(Beginning of DATASET EXTRACT)

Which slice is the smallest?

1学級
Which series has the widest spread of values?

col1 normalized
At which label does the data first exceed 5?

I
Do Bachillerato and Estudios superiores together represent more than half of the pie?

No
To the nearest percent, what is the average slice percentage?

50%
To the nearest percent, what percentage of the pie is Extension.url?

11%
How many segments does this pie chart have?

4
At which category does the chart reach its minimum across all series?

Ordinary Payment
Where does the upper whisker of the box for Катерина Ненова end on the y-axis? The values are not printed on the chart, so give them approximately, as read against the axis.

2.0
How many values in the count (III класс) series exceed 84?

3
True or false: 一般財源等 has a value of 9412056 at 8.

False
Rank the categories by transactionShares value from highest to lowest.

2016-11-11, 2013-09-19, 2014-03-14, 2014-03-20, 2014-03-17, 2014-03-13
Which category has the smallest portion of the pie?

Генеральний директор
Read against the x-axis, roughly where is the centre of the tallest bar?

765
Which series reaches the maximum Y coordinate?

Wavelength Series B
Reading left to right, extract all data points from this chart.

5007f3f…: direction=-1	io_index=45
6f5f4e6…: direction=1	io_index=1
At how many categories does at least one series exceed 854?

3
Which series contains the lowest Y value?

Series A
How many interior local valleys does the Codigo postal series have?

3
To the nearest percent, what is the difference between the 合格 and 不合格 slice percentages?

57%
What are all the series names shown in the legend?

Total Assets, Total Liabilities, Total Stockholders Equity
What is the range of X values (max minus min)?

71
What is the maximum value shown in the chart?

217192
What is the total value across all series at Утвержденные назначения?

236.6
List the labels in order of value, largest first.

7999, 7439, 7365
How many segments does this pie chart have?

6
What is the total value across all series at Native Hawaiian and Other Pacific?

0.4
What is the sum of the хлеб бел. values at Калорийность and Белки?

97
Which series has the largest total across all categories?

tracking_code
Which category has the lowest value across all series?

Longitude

(End of DATASET EXTRACT)

> [WHAT THE TASK ASKS] Copy out every one of the rows above word for word, keeping them in their original order.

> [EXERCISE OUTPUT]
Which slice is the smallest?

1学級
Which series has the widest spread of values?

col1 normalized
At which label does the data first exceed 5?

I
Do Bachillerato and Estudios superiores together represent more than half of the pie?

No
To the nearest percent, what is the average slice percentage?

50%
To the nearest percent, what percentage of the pie is Extension.url?

11%
How many segments does this pie chart have?

4
At which category does the chart reach its minimum across all series?

Ordinary Payment
Where does the upper whisker of the box for Катерина Ненова end on the y-axis? The values are not printed on the chart, so give them approximately, as read against the axis.

2.0
How many values in the count (III класс) series exceed 84?

3
True or false: 一般財源等 has a value of 9412056 at 8.

False
Rank the categories by transactionShares value from highest to lowest.

2016-11-11, 2013-09-19, 2014-03-14, 2014-03-20, 2014-03-17, 2014-03-13
Which category has the smallest portion of the pie?

Генеральний директор
Read against the x-axis, roughly where is the centre of the tallest bar?

765
Which series reaches the maximum Y coordinate?

Wavelength Series B
Reading left to right, extract all data points from this chart.

5007f3f…: direction=-1	io_index=45
6f5f4e6…: direction=1	io_index=1
At how many categories does at least one series exceed 854?

3
Which series contains the lowest Y value?

Series A
How many interior local valleys does the Codigo postal series have?

3
To the nearest percent, what is the difference between the 合格 and 不合格 slice percentages?

57%
What are all the series names shown in the legend?

Total Assets, Total Liabilities, Total Stockholders Equity
What is the range of X values (max minus min)?

71
What is the maximum value shown in the chart?

217192
What is the total value across all series at Утвержденные назначения?

236.6
List the labels in order of value, largest first.

7999, 7439, 7365
How many segments does this pie chart have?

6
What is the total value across all series at Native Hawaiian and Other Pacific?

0.4
What is the sum of the хлеб бел. values at Калорийность and Белки?

97
Which series has the largest total across all categories?

tracking_code
Which category has the lowest value across all series?

Longitude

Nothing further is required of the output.